There are also several works of reportage in the collection, with John Hersey's Hiroshima being one of the most well-known:
Dr Sasaki and his colleagues at the Red Cross Hospital watched the unprecedented disease unfold and at last evolved a theory about its nature. It has, they decided, three stages. The first stage has been all over before the doctors even knew they were dealing with a new sickness; it was the direct reaction of the bombardment of the body, at the moment the bomb went off, by neutrons, beta particles and gamma rays. The apparently uninjured people who had died so mysteriously in the first few hours or days had succumbed to this first stage...The second stage set in ten or fifteen days after the bombing...Twenty-five to thirty days after the explosion, blood disorders appeared, gums bled, the white-blood-cell count dropped sharply and petechiae appeared on the skin and mucous membranes...The third stage was the reaction that came when the body struggled to compensate for its ills...In this stage many patients died of complications, such as infections within the chest cavity. Most burns healed with deep layers of pink, rubbery scar tissue, known as keloid tumours.
Among his impressions of the city, provided here was some of the earliest descriptions of the radiation sickness.

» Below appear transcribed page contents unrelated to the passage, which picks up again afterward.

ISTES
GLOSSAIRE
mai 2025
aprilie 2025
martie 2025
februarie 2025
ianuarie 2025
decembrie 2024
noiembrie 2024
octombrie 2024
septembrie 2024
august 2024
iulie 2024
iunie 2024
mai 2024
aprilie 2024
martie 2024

Although not specialist medical libraries, collections found in other School of Advanced Study institutes are also relevant. The collections of the Institute of Classical Studies hold many works on medicine in the Greek and Roman worlds, while the Warburg Institute has many works on medieval and early modern medicine.
Moreover found within the vast collections of Senate House Library one can find extensive holdings on the history of both science and medicine.